Scott then talked about their new Niagra chip – it’s the next generation past the risc architecture, which has chip multi-threading.  It has 8 cores, and 4 hardware cores per thread.  It has the bandwidth of an E15K, with networking built in, full symmetric multiprocessing on a chip.  He’s really interested in bringing down the total cost of ownership – he pointed out that it’s a 32 way, 64 bit core, at less than 56 watts.  He pointed out that Eric Schmidt, CEO of Google has his single biggest expense is energy costs, second is floor space so this should be attractive.

He brought up another grid – this one he calls the Display Grid, which is his term for the Sunray thin clients.  He asked “wouldn’t it be great to have a buck a display per day for all desktop services?”  He said that over half of his employees are homeless – they can walk into any office and work, so he saves $3M a year by not having a Wintel space heater for each one of them..  They used two system administrators and $65K in software to move 30,000 people to a new software upgrade over the weekend, and no one needed to know.  

Nicholas Negroponte

Nicholas is the chairman of the Media Lab and Professor of Media Technology.  He is dedicating his efforts to finding a way to get laptops into the hands of children in developing companies.  His strategy is that if he could build a laptop for $100 each, he could get them into the hands of millions of children by 2007.

He has worked with school children in Cost Rica, where there isn’t even electricity.  He said the teachers try to do well, but they only have 6 or 7 years of education themselves.  He brought in satellite dishes and generators, and laptops he bought off of eBay, gave one to every single child and let them take them home.  The families loved them because they were the brightest light in the house!  The kids took wonderful care of them, polishing them like bicycles, making little bags for them.  They found on their own a website that would speak English words to them so they could learn to speak the language.  This was much better than when the teacher tried to do it – Nicholas said that it was unintelligible, bore no resemblance to English.

The technology path for this has 3 generations.  Generation 3 is going to use media ink.  This is a method of actually printing on the screen, which has extremely high contrast so it’s very clear, and can be done on a flexible non-breakable screen – maybe even one you could roll up in your pocket.  They can make these screens around $0.50/square inch, when LCDs cost $10/diagonal inch.

2nd generation will be a laptop that when opened reveals a small LED projector – and then the screen could even be made of white cardboard.  The LEDs have low energy requirements, and you could even make the laptop go all the way open flat so the projector pointed at a wall.

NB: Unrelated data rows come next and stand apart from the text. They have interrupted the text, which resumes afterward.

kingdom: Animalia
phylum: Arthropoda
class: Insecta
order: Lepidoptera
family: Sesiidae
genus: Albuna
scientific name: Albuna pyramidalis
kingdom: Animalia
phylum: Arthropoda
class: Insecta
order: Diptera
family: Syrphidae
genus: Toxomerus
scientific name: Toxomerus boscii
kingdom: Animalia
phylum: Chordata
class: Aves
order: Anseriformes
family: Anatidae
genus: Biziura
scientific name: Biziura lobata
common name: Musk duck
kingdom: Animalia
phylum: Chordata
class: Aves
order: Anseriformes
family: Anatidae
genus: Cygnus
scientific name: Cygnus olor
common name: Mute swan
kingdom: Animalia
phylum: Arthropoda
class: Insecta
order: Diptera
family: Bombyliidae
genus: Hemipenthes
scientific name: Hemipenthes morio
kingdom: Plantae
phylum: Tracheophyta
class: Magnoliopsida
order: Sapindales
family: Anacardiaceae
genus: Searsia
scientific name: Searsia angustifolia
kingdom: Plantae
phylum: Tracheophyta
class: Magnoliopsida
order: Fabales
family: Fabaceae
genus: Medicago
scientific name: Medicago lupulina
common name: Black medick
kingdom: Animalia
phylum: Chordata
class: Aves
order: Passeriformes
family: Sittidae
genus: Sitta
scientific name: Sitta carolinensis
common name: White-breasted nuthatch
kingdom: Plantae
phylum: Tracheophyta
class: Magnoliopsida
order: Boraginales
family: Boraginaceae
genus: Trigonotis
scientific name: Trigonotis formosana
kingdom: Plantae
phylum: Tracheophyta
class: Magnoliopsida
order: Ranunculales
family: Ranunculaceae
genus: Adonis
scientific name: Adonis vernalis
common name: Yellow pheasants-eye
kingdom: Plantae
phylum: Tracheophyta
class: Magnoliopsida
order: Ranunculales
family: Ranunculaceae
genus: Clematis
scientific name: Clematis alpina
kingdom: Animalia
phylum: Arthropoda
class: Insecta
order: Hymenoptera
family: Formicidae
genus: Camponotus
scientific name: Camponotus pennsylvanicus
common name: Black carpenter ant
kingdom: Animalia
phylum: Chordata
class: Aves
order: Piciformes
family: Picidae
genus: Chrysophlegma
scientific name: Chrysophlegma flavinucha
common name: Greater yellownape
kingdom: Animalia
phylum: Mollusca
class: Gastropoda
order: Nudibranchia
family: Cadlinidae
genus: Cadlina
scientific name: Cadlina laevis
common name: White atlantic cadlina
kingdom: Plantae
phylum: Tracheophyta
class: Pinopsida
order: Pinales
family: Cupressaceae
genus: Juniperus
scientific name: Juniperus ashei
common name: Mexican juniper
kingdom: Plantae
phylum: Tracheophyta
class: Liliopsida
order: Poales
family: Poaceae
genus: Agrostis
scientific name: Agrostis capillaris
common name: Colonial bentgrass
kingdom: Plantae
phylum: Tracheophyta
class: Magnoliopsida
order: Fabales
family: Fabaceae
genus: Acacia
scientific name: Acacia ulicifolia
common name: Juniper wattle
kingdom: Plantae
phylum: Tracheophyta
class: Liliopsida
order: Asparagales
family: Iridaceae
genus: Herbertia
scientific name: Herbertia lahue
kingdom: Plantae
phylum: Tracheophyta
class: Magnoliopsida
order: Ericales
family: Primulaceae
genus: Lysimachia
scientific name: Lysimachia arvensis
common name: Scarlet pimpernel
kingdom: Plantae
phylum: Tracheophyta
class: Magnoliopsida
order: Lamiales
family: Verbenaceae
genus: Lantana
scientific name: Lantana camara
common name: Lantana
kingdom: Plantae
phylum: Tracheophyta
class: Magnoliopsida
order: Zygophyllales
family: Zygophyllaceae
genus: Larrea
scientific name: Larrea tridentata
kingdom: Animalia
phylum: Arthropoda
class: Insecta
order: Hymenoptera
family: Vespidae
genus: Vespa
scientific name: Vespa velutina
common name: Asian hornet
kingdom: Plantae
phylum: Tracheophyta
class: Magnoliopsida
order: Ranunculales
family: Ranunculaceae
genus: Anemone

The 1st generation is actually harder, they’re looking at using something like the 7.2” DVD players you can buy now for around $110, gutting them taking out the optical drive, put in a processor and a keyboard.  They’ll put in wifi, 4 usb ports, a 500MHz processor, 1GB of flash memory (no disk) 128MB of RAM and run linux.  He said the developing world doesn’t want to talk about any OS other than linux.  The kids want Logo, Google and Skype, no kind of office application at all.

Ed Zander – CEO of Motorola

I didn’t take a lot of notes on Ed, but he did “accidentally” show us the Motorola iTunes phone.  It was white, and he said it had an iTunes interface, and killer sound.  He even treated us to a Neal Diamond song by holding it up to his microphone.  He emphasized sound in all of their phones, showing off the Razr as well as an even thinner phone (not a flip phone) called the Sliver which is 12mm thick with a speaker and a camera.  He also showed off full motion video of CNN on a cell phone available now through Verizon.

That’s it for today’s NosillaCast – thanks for tuning in.  Not sure if I’ll podcast tomorrow, the content looks a little light, but you never know!